L’hôpital estime qu’il pourrait être particulièrement utile chez les patients dont l’anévrisme présente un col large ou dont la lésion se situe à une bifurcation où des vaisseaux majeurs se divisent.
Chez certains patients, il pourrait aussi réduire la contrainte d’une prise prolongée d’antiagrégants plaquettaires. Ces médicaments empêchent la formation de thrombus sur des dispositifs tels que les stents placés dans les vaisseaux. Toutefois, la nécessité d’un traitement et sa durée varient selon la technique utilisée et l’état du patient.
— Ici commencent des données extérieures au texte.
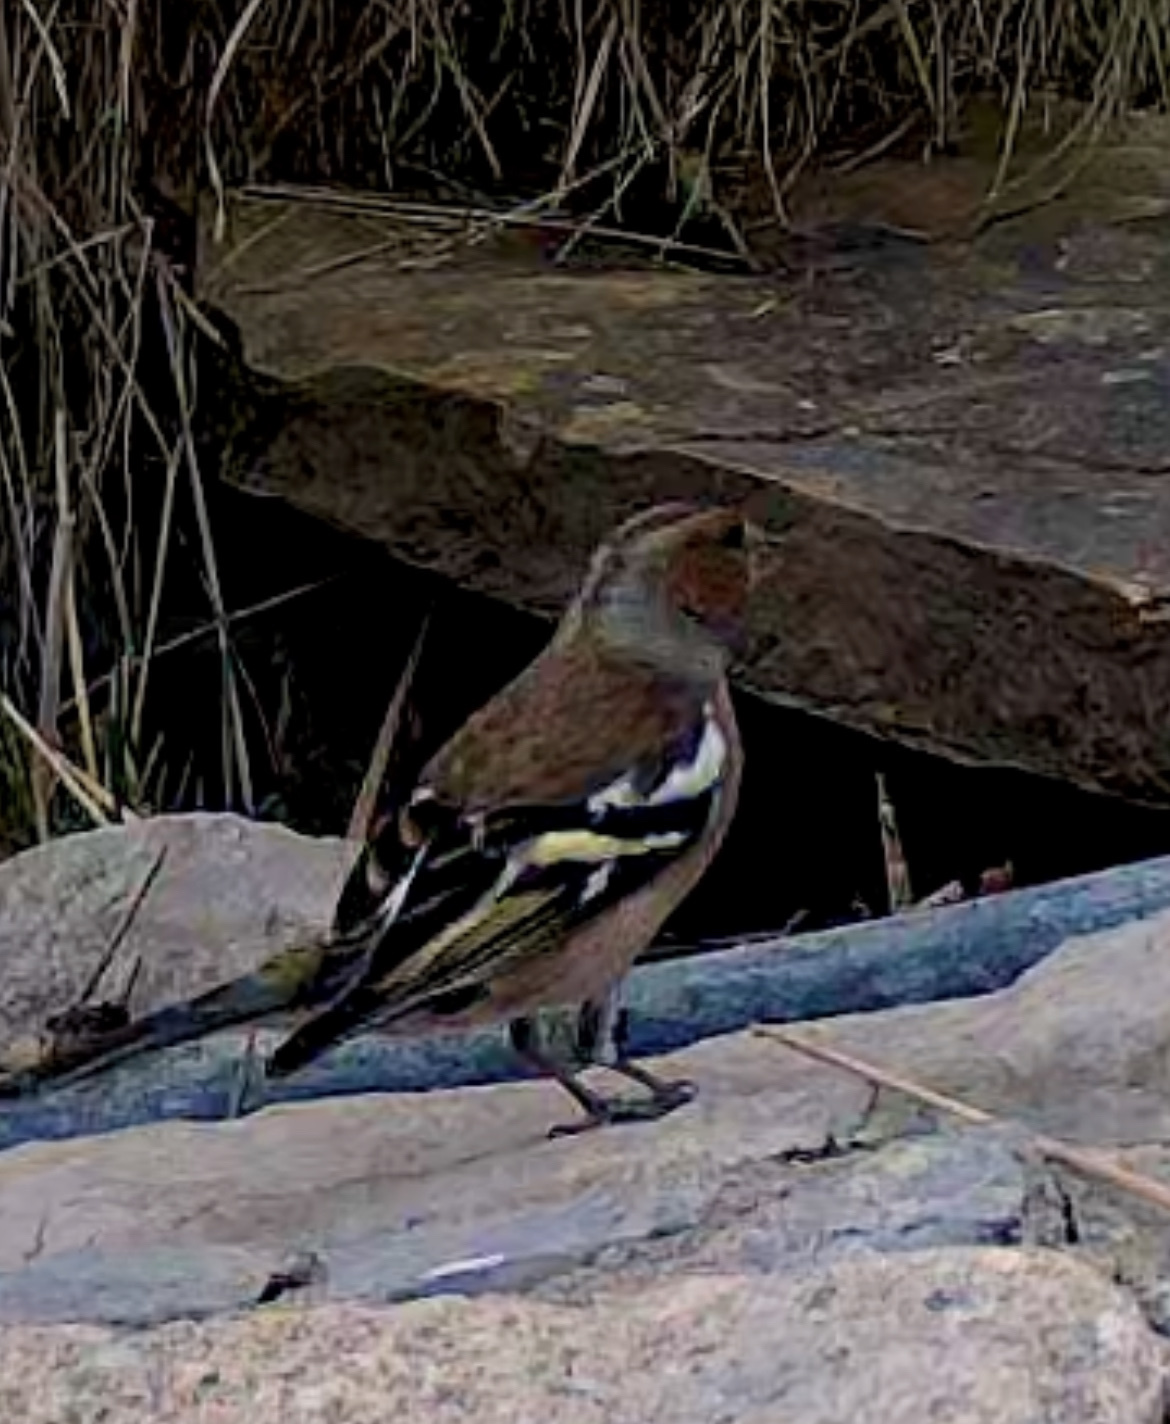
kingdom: Animalia
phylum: Chordata
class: Aves
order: Passeriformes
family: Fringillidae
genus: Fringilla
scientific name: Fringilla coelebs
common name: Common chaffinch
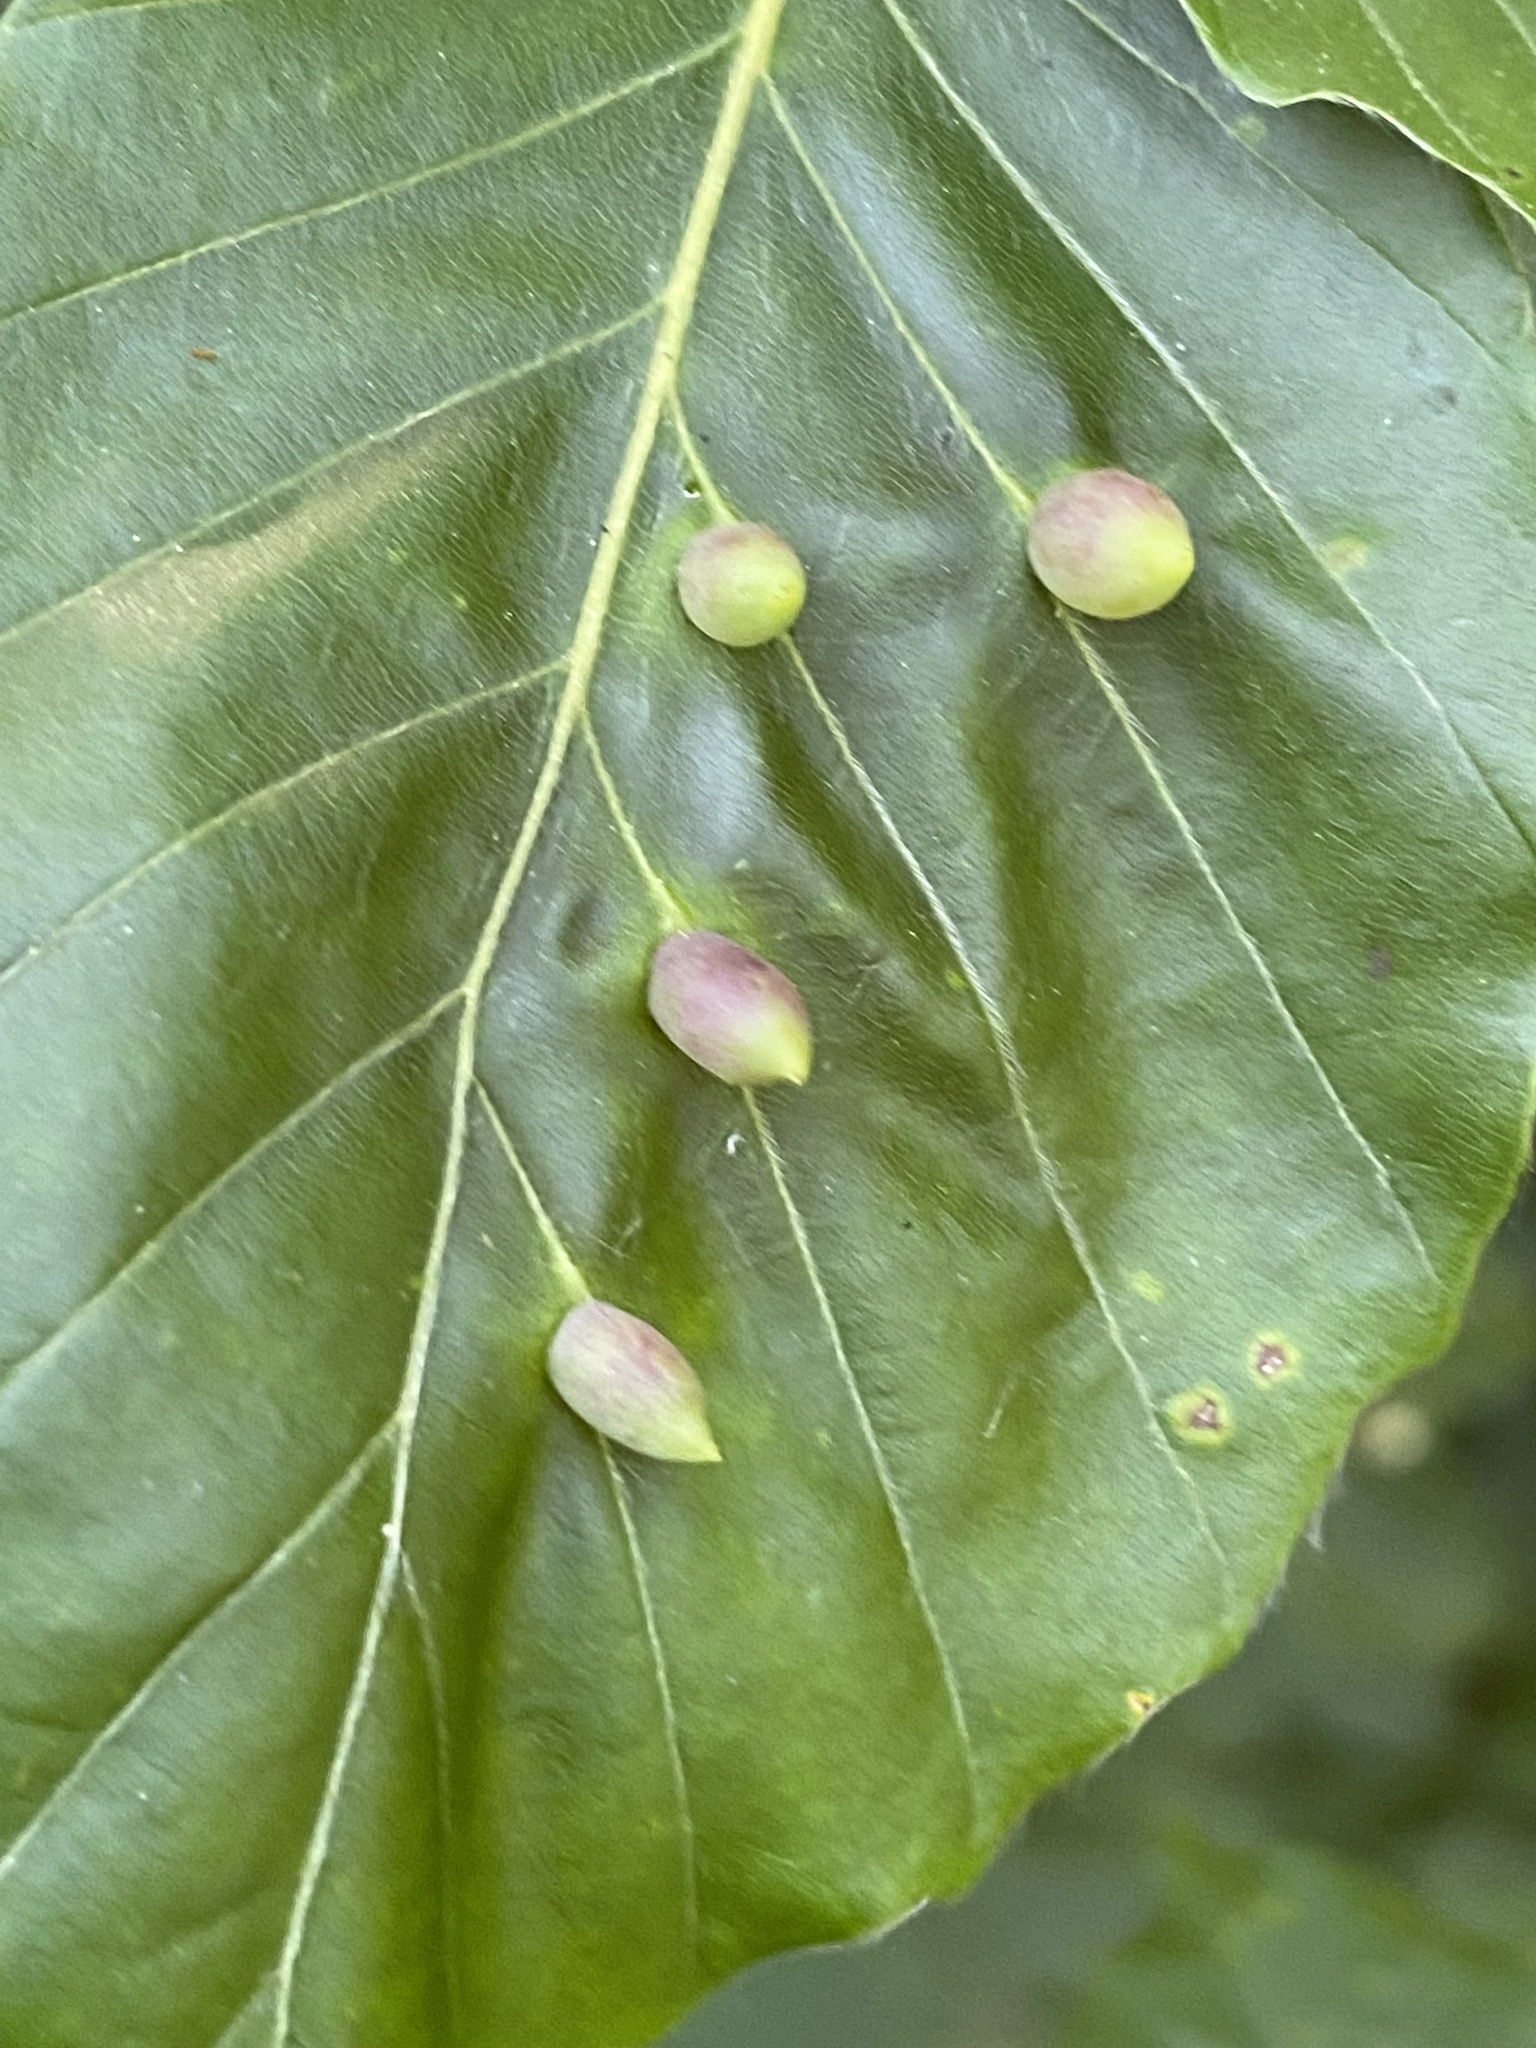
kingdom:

« Artisse devrait constituer une autre option thérapeutique pour les patients atteints d’un anévrisme cérébral difficiles à traiter par la seule embolisation par coils, ou pour ceux chez qui une craniotomie représentait une charge en raison de l’âge avancé, de maladies sous-jacentes, etc. », a déclaré le professeur Park Jung-cheol.
L’équipe neurovasculaire de l’hôpital Asan de Seoul, qui a commencé en 1989 ses premières opérations d’anévrisme cérébral, a récemment atteint un total cumulé de 20 0000 traitements.
Artisse est un dispositif thérapeutique implantable dans le sac anévrismal, développé par le groupe mondial de dispositifs médicaux Medtronic après amélioration de la structure et du système de tailles du modèle précédent. La fabrication est assurée par Micro Therapeutics, filiale de Medtronic située à Irvine, en Californie (États-Unis).
Le modèle initial à l’origine d’Artisse a été développé en Europe au début des années 2010. La version actuelle, améliorée, a été officiellement lancée en Europe en 2024 et a obtenu en Corée l’autorisation du ministère de la Sécurité des aliments et des médicaments (MFDS) le 1er juin dernier.